Learn to Engage With Your Prospect to Win More Ad Agency New Business

Tell me if this sounds familiar: you finally score a meeting with a prospect who asks you to give them a credentials presentation. You arrive at their office, fire up your Mac and run through your 30-slide deck. You nail it, hitting all the key points, and even manage to tell some great client success stories. After a few minutes of Q&A they thank you for coming and you head to the elevator (high-fiving only after the doors are fully closed).

Unfortunately, this is the outcome of most first meetings – I’ve literally heard stories about it nearly every week for the past 9 years.

The opportunity that’s been missed is this – in their haste to talk all about themselves, agency new business people forget to ask their prospect questions. These are the questions that will reveal the opportunity your agency can solve.

I liken it to dating. Let’s say you’re a guy and on your first date you do all the talking. You talk about golf, drinking with your friends, fraternity parties in college, and who knows what else. What are the odds that you’re going to get a second date?

Then you get a date with the woman of your dreams. Luckily, one of your female friends knocks some sense into you and persuades you to ask her questions. You do it and are amazed that she wants to go out a second time.

What happened?
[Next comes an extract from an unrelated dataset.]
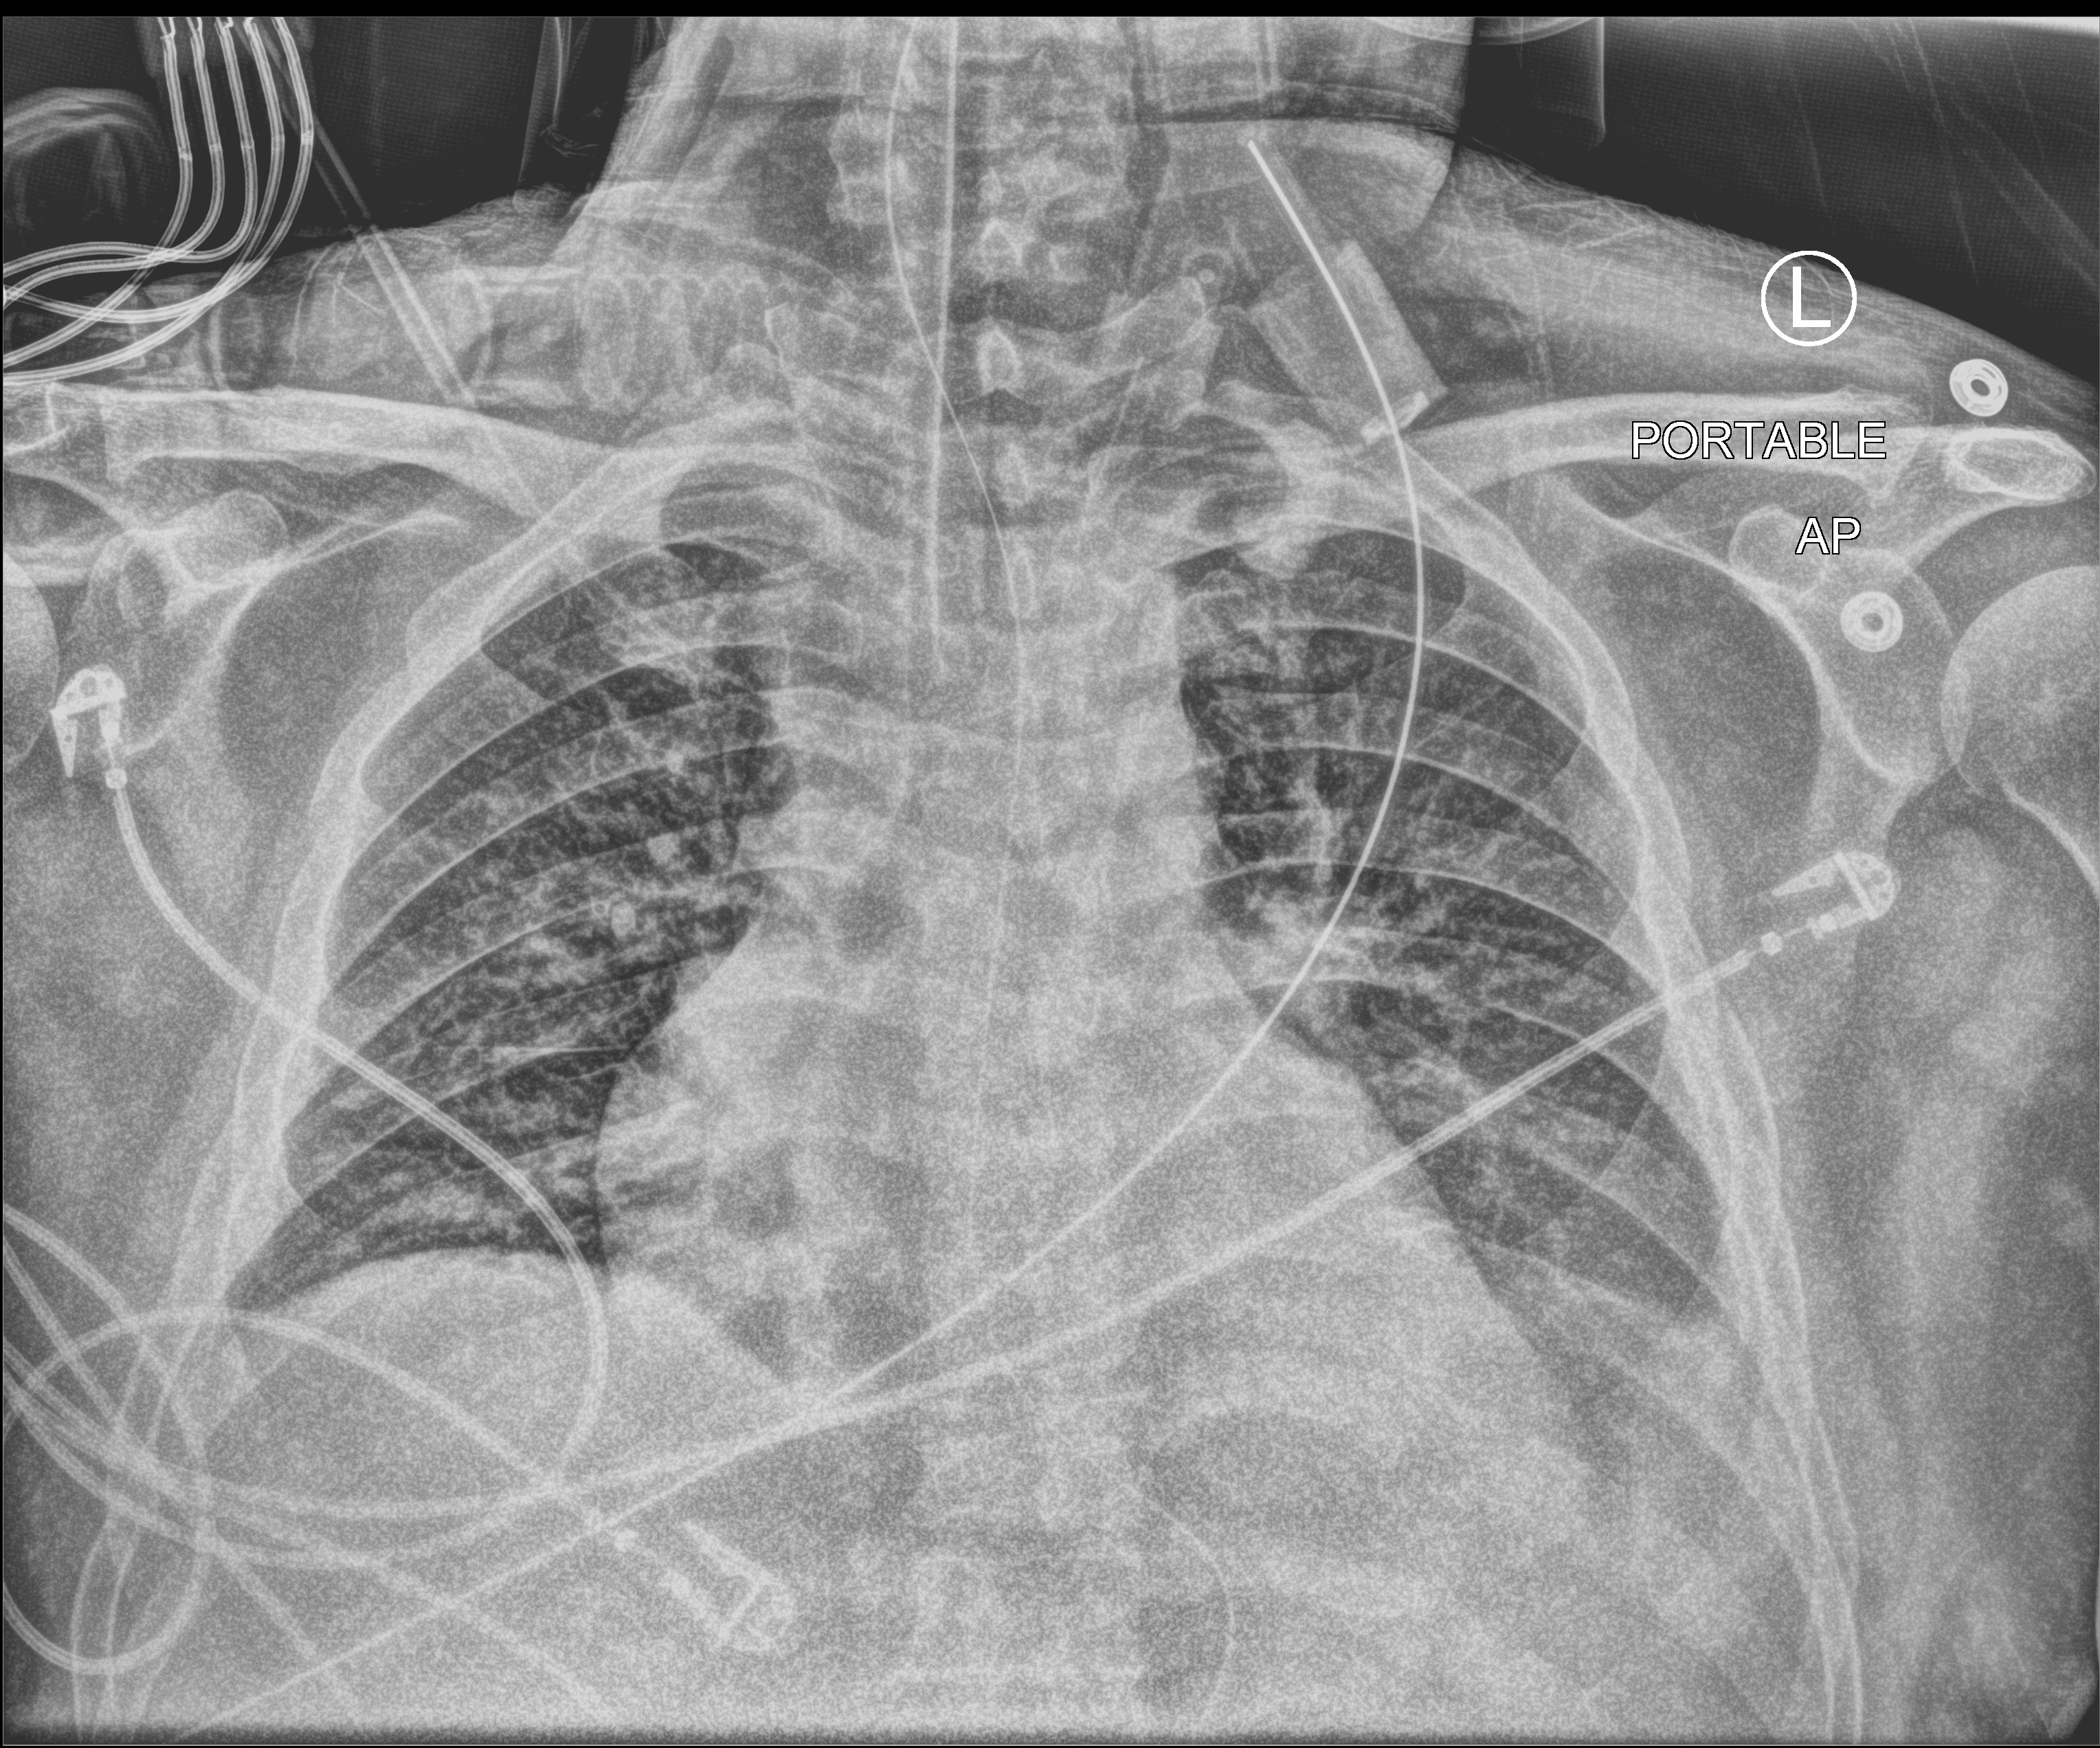
Bedside chest radiograph (computed radiography); anteroposterior (AP) projection. Male patient hospitalised with COVID-19, age 18–59 years.
Hospital-stay facts (about this admission, not read from this image; timing relative to this image not recorded): length of hospital stay: 65 days; admitted to intensive care during this hospital stay: yes.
In sales, the expression is, ‘the person talking is the person buying’.

Remember, in all your new business efforts you’re interacting with other people, and people like to talk about themselves.

So, at your next first meeting try these four things:

  • Keep your Mac in your bag.
  • When you enter the room, think only about engaging with your prospect (literally, “become involved”), focusing 100% of your attention on them.
  • Ask smart questions.
  • Really listen – verbally and non-verbally.

Only at the end, and only if necessary, should you present.

Alternatively, build rapport at the first meeting and save your presentation for the second meeting, once you’ve uncovered a business challenge or two that you may be well-positioned to solve.